Biz yeni stadı bekliyoruz diye bir strateji de kabul edilir değil. 1 yıl sonra o stada geçeceğiz ama takım kurgusu 1 günde oturmuyor. Şimdiden taşları yerine oturtmak lazım.
Ne Biliç'te, Ne Özen'de ne de yöneticilerde bir ışık göremiyorum. Dedim ya, ne bitmez çilemiz varmış...
Yok abi, dergi yazıları çok zorladı bu ay.

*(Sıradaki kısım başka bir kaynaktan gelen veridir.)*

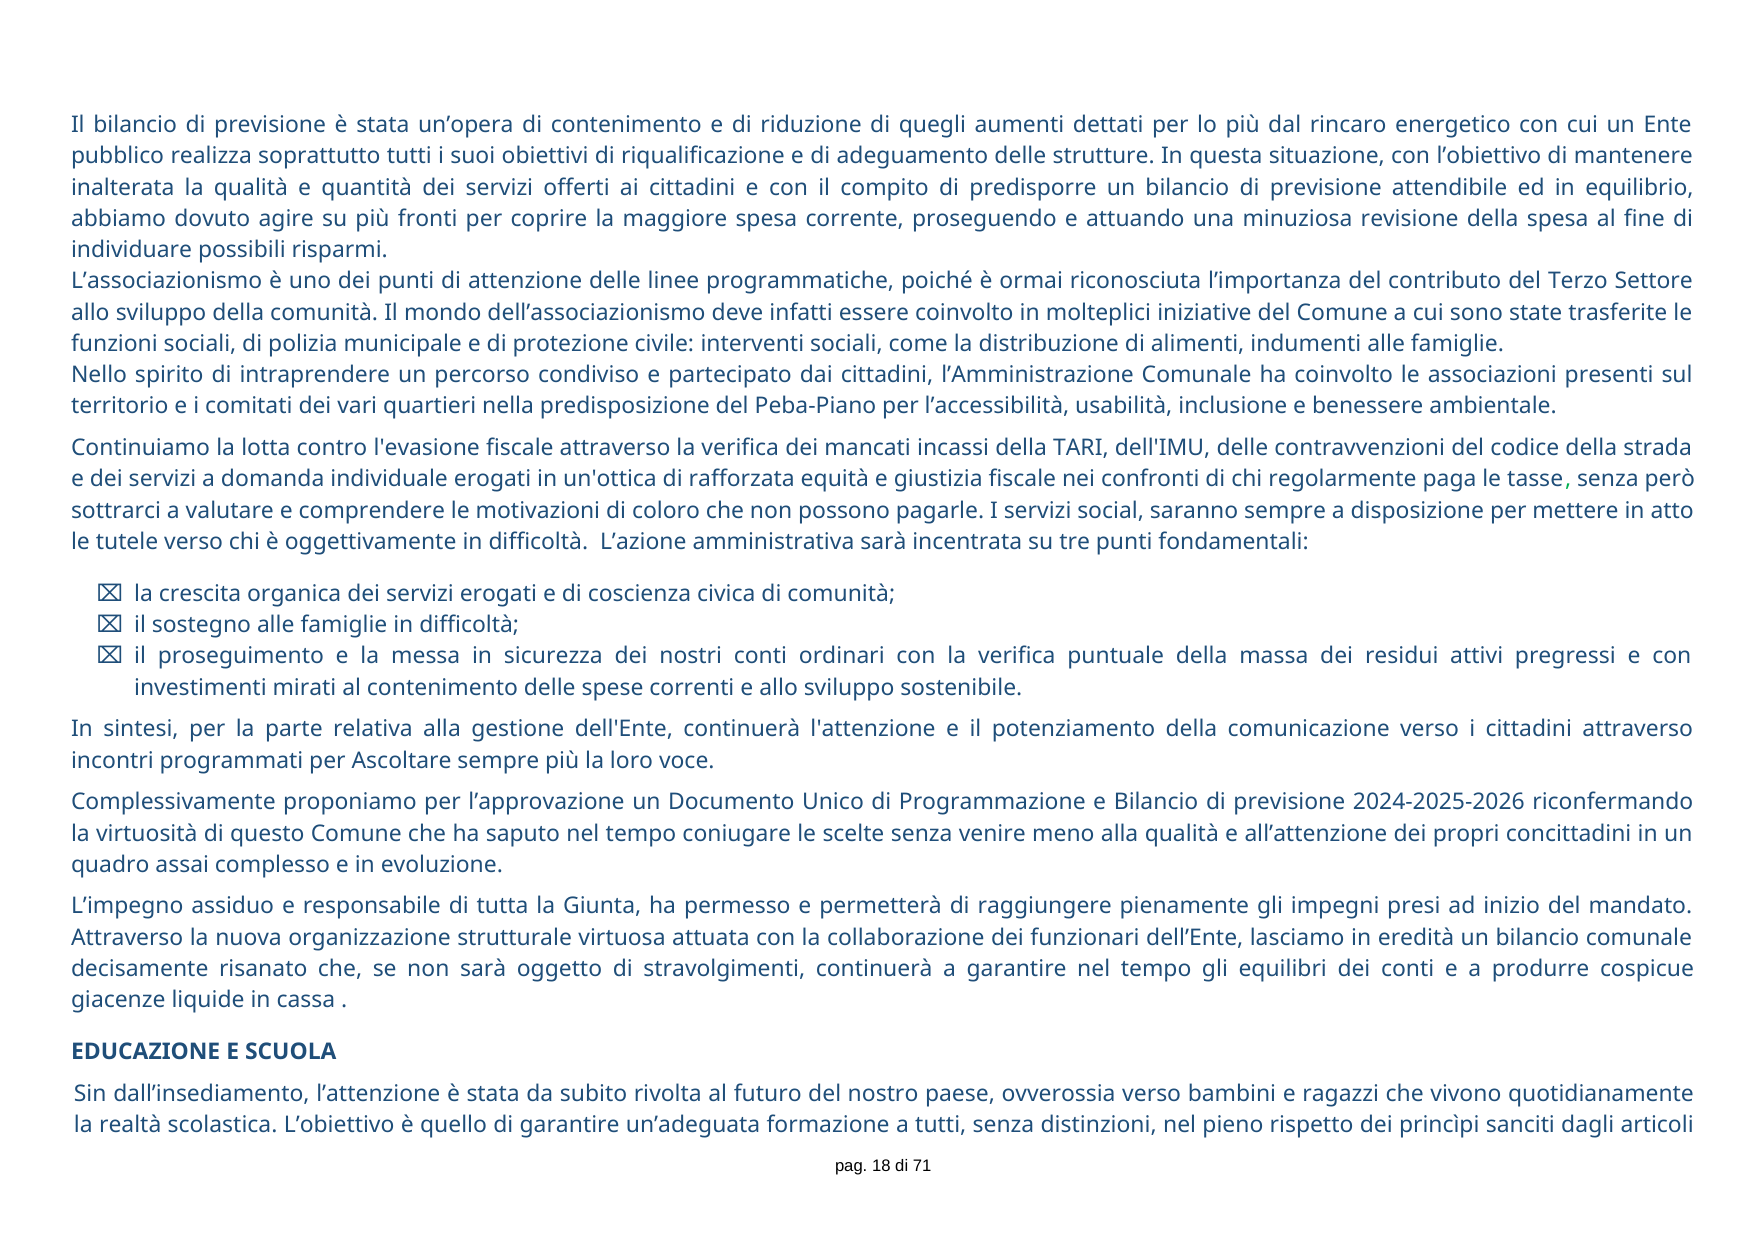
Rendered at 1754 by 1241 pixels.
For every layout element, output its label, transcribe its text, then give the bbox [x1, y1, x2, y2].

Bugün genelden giriyorum bir değerlendirme.
@basar
söylediklerine itirazım yok
(ışık meselesi ayrı gerçi; ben o ışığı görüyorum ama ülkeye, ülkenin futbola bakışı o ışığı köreltiyo bende, özen-biliç ikilisi değil) sadece derdimi daha açık etmek için yazıyorum; benim demek istediğim birbiriyle tamamen zıt hamleler bile eleştiriliyor. Herkes yılların birikimiyle bir hayli dolu olduğu için -doğal olarak- sanıyorum somut başarı görmediği sürece bu devam edecek. Sakin kalarak ve hamleleri zayıf yan güçlü yan tadında değerlendirsek daha yerinde olacak.
Yoksa elbette bunların da eleştirilecek çok yanı var. Ama önceki yönetimlerle tabii karşılaştırılamaz; bunlarınki yanlış-hata öncekilerinki ise adeta sabotajdı.